128-bit memory interface: This really didn't surprise anyone. A 256-bit memory interface is better for high-end cards, since 128-bit is sort of a bottleneck, but in a mainstream card engineers are instructed to bottleneck things. Generally it's best if they bottleneck things in a way that decreases overall price, but this isn't always the case. The Radeon 9500 and 9500 Pro had a 128-bit memory interface, the GeForce FX 5600 Ultra (the 9600 Pro's opponent) has a 128-bit memory interface. Move along.




So how does it perform? Like I said, not too well, especially compared to its older brother, the Radeon 9500 Pro. AnandTech has benchmarks right here with it alongside the old FX 5600 Ultra (yes, there's a new one now) and the Radeon 9500 Pro: http://www.anandtech.com/video/showdoc.html?i=1812 If you can't stand the pages and pages of sweet, sweet bar graphs, I'll sum it up for you: The 9600 Pro is usually about 70% as fast as the Radeon 9500 Pro, though it gets almost as fast as the older card at some points and (of course) is thoroughly murdered by it at others, especially at higher resolutions. However, the Radeon 9500 Pro had a very short production run (expensive to make, too competitive with high-end models), and so after a short time the 9600 Pro (and later the 9600XT) were really the only viable midrange choices on the ATi side of the fence (which, for the R3x0 generation, was the only side most considered worth looking at; the competing GeForce FX series was something of a failure for nVidia).

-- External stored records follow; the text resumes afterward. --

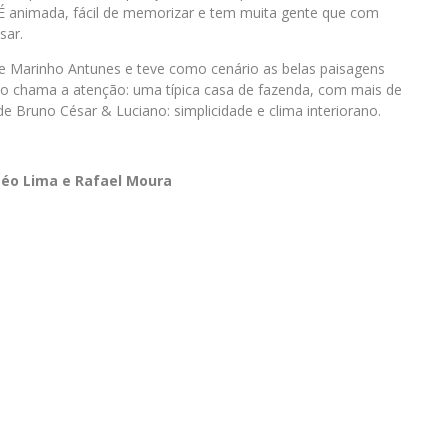
É animada, fácil de memorizar e tem muita gente que com
sar.
de Marinho Antunes e teve como cenário as belas paisagens
ação chama a atenção: uma típica casa de fazenda, com mais de
e Bruno César & Luciano: simplicidade e clima interiorano.
 Léo Lima
e
Rafael Moura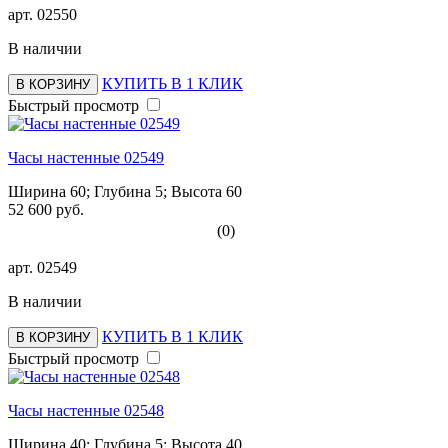
арт.
02550
В наличии
КУПИТЬ В 1 КЛИК
В КОРЗИНУ
Быстрый просмотр
Часы настенные 02549
Ширина 60; Глубина 5; Высота 60
52 600 руб.
(0)
арт.
02549
В наличии
КУПИТЬ В 1 КЛИК
В КОРЗИНУ
Быстрый просмотр
Часы настенные 02548
Ширина 40; Глубина 5; Высота 40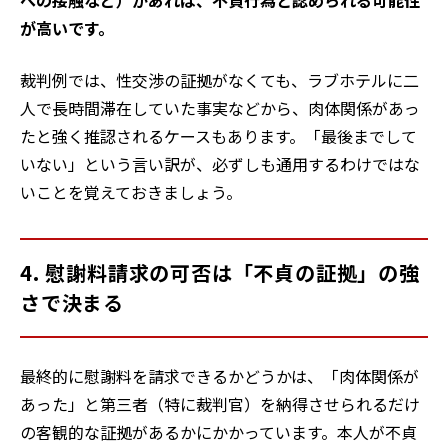
への接触など）があれば、不貞行為と認められる可能性
が高いです。
裁判例では、性交渉の証拠がなくても、ラブホテルに二
人で長時間滞在していた事実などから、肉体関係があっ
たと強く推認されるケースもあります。「最後までして
いない」という言い訳が、必ずしも通用するわけではな
いことを覚えておきましょう。
4. 慰謝料請求の可否は「不貞の証拠」の強
さで決まる
最終的に慰謝料を請求できるかどうかは、「肉体関係が
あった」と第三者（特に裁判官）を納得させられるだけ
の客観的な証拠があるかにかかっています。本人が不貞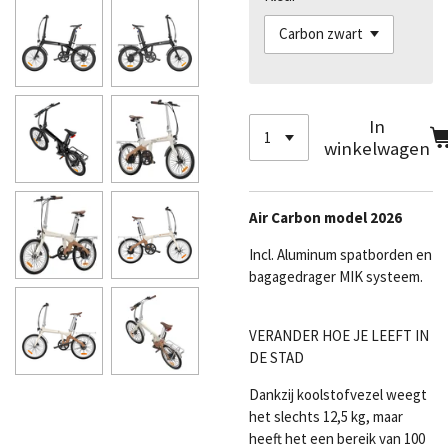
In
winkelwagen
Air Carbon model 2026
Incl. Aluminum spatborden en
bagagedrager MIK systeem.
VERANDER HOE JE LEEFT IN
DE STAD
Dankzij koolstofvezel weegt
het slechts 12,5 kg, maar
heeft het een bereik van 100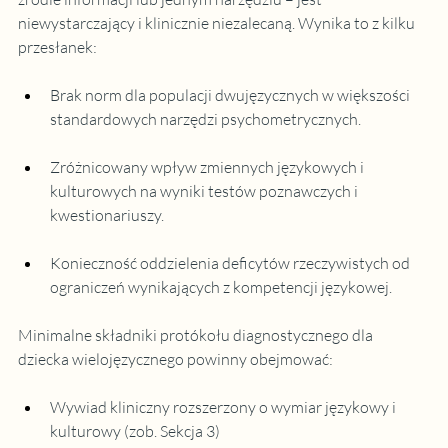
niewystarczający i klinicznie niezalecaną. Wynika to z kilku 
przesłanek:
Brak norm dla populacji dwujęzycznych w większości 
standardowych narzędzi psychometrycznych.
Zróżnicowany wpływ zmiennych językowych i 
kulturowych na wyniki testów poznawczych i 
kwestionariuszy.
Konieczność oddzielenia deficytów rzeczywistych od 
ograniczeń wynikających z kompetencji językowej.
Minimalne składniki protókołu diagnostycznego dla 
dziecka wielojęzycznego powinny obejmować:
Wywiad kliniczny rozszerzony o wymiar językowy i 
kulturowy (zob. Sekcja 3)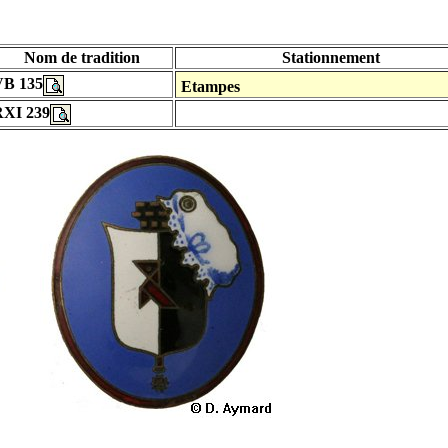
Nom de tradition
Stationnement
VB 135
Etampes
RXI 239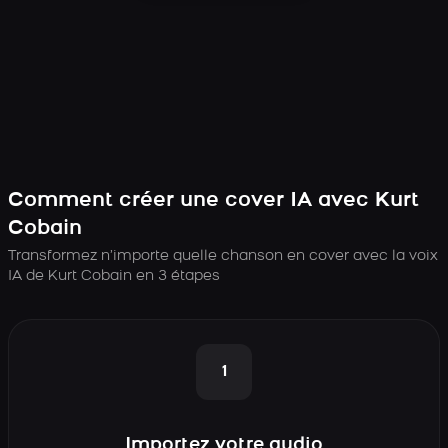
Comment créer une cover IA avec Kurt
Cobain
Transformez n’importe quelle chanson en cover avec la voix
IA de Kurt Cobain en 3 étapes
1
Importez votre audio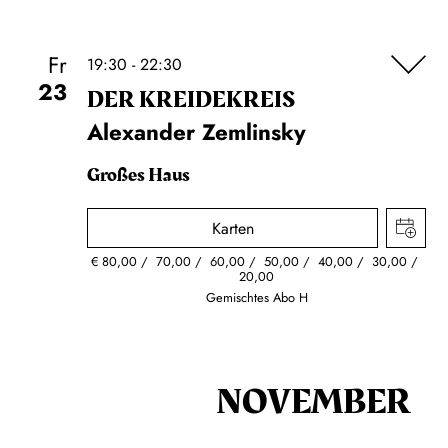
Fr
19:30 - 22:30
23
DER KREIDE­KREIS
Alexander Zemlinsky
Großes Haus
Karten
€
80,00
70,00
60,00
50,00
40,00
30,00
20,00
Gemischtes Abo H
NOVEMBER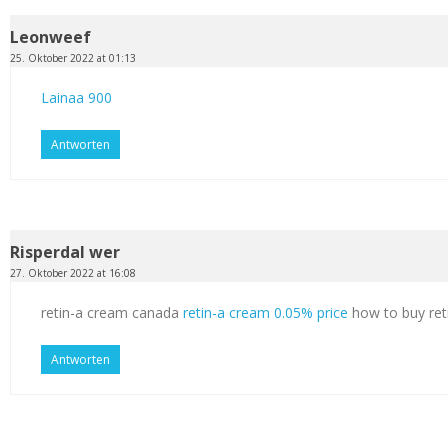
Leonweef
25. Oktober 2022 at 01:13
Lainaa 900
Antworten
Risperdal wer
27. Oktober 2022 at 16:08
retin-a cream canada
retin-a cream 0.05% price
how to buy ret
Antworten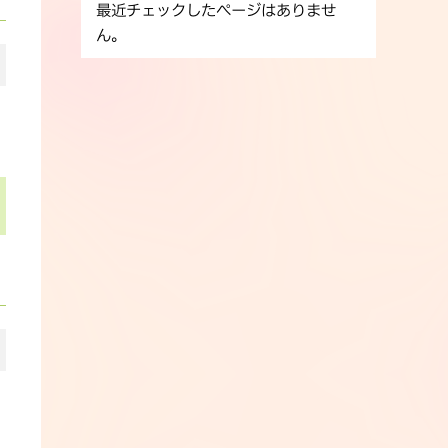
最近チェックしたページはありませ
ん。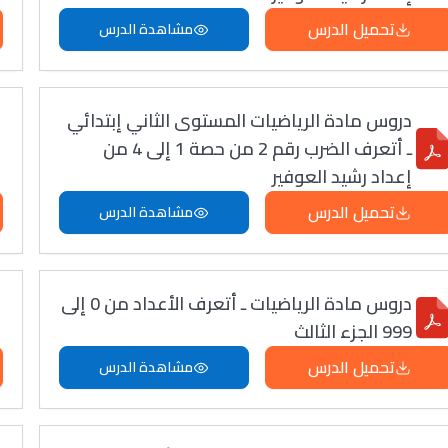
تحميل الدرس
مشاهدة الدرس
دروس مادة الرياضيات المستوى الثاني إبتدائي
ـ أتعرف الضرب رقم 2 من حصة 1 إلى 4 من
إعداد رشيد العوفير
تحميل الدرس
مشاهدة الدرس
دروس مادة الرياضيات ـ أتعرف الأعداد من 0 إلى
999 الجزء الثالث
تحميل الدرس
مشاهدة الدرس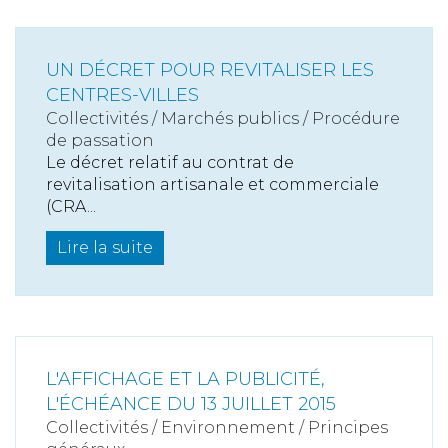
UN DÉCRET POUR REVITALISER LES
CENTRES-VILLES
Collectivités
/
Marchés publics
/
Procédure
de passation
Le décret relatif au contrat de
revitalisation artisanale et commerciale
(CRA...
Lire la suite
L'AFFICHAGE ET LA PUBLICITÉ,
L'ÉCHÉANCE DU 13 JUILLET 2015
Collectivités
/
Environnement
/
Principes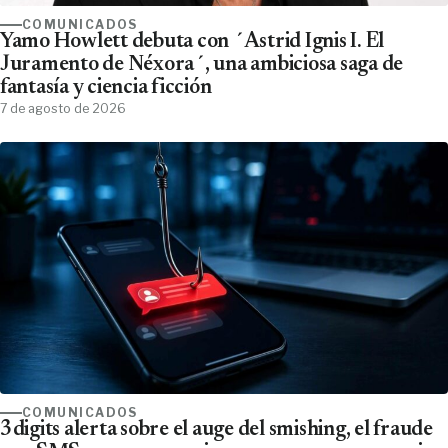
COMUNICADOS
Yamo Howlett debuta con ´Astrid Ignis I. El
Juramento de Néxora´, una ambiciosa saga de
fantasía y ciencia ficción
7 de agosto de 2026
COMUNICADOS
3digits alerta sobre el auge del smishing, el fraude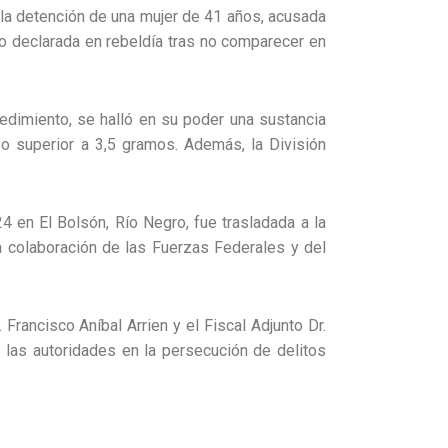
n la detención de una mujer de 41 años, acusada
do declarada en rebeldía tras no comparecer en
ocedimiento, se halló en su poder una sustancia
so superior a 3,5 gramos. Además, la División
4 en El Bolsón, Río Negro, fue trasladada a la
la colaboración de las Fuerzas Federales y del
 Francisco Aníbal Arrien y el Fiscal Adjunto Dr.
e las autoridades en la persecución de delitos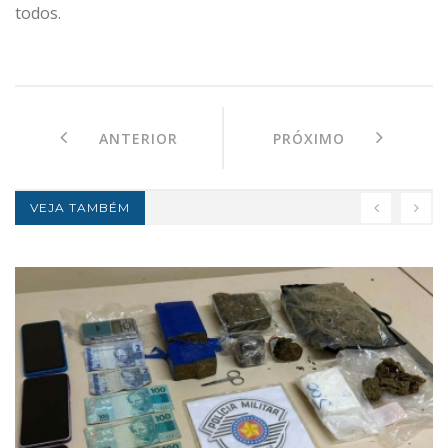
todos.
ANTERIOR
PRÓXIMO
VEJA TAMBÉM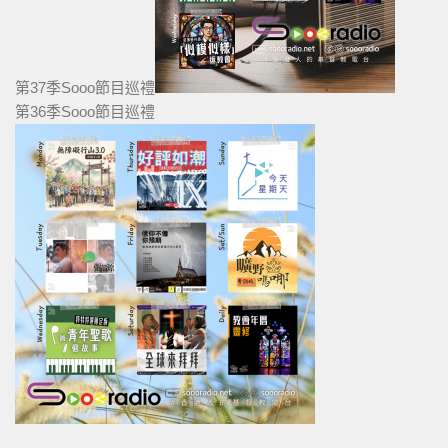
第37季Sooo節目巡禮
第36季Sooo節目巡禮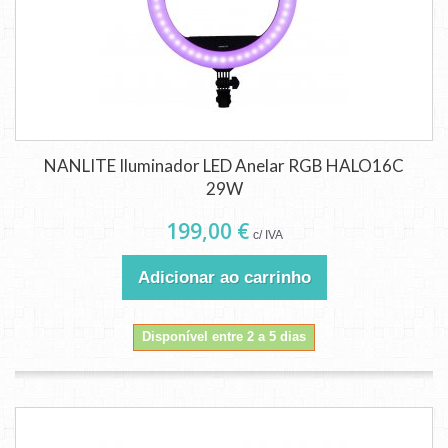
NANLITE Iluminador LED Anelar RGB HALO16C
29W
199,00 €
c/ IVA
Adicionar ao carrinho
Disponível entre 2 a 5 dias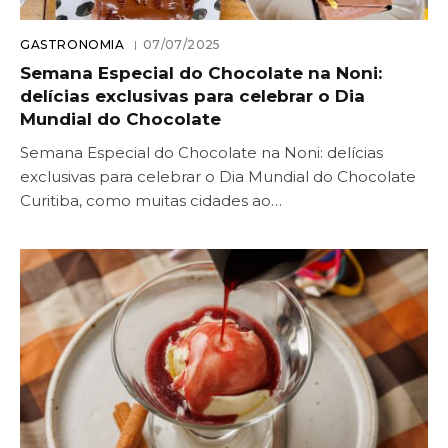
GASTRONOMIA
07/07/2025
Semana Especial do Chocolate na Noni:
delícias exclusivas para celebrar o Dia
Mundial do Chocolate
Semana Especial do Chocolate na Noni: delícias
exclusivas para celebrar o Dia Mundial do Chocolate
Curitiba, como muitas cidades ao…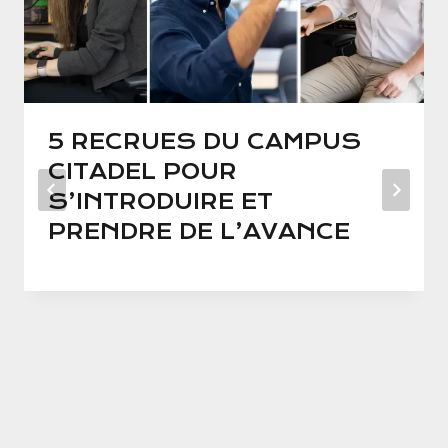
5 RECRUES DU CAMPUS
CITADEL POUR
S’INTRODUIRE ET
PRENDRE DE L’AVANCE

lj says re Radeon 9600 , I'm pretty sure ATI's four-pipeline chips are eight-pipeline chips where one or more of the pipelines has a manufacturing defect. Rather than throw the chip in the bin, it has the defective pipeline(s) swiched off, and is stuck on a says budget card. The cost saving comes not from reducing the die size by removing four pipelines, but from an increased yield by finding a use for otherwise worthless chips. (NOTE: This is true, but I'm not sure if it's the case with the 9600 Pro; ATi doesn't make any other 130nm cards. Unless ATi's still working on their next-generation R420 and selling a few defects as RV350, which is quite possible indeed.)
Zerotime says re Radeon 9600: The 9600XT was probably the best mid-range card in Australia at the end of last year... certainly, when I was looking at buying mine it appeared that nobody had bought anything but 9600 and 9800 series cards into the country.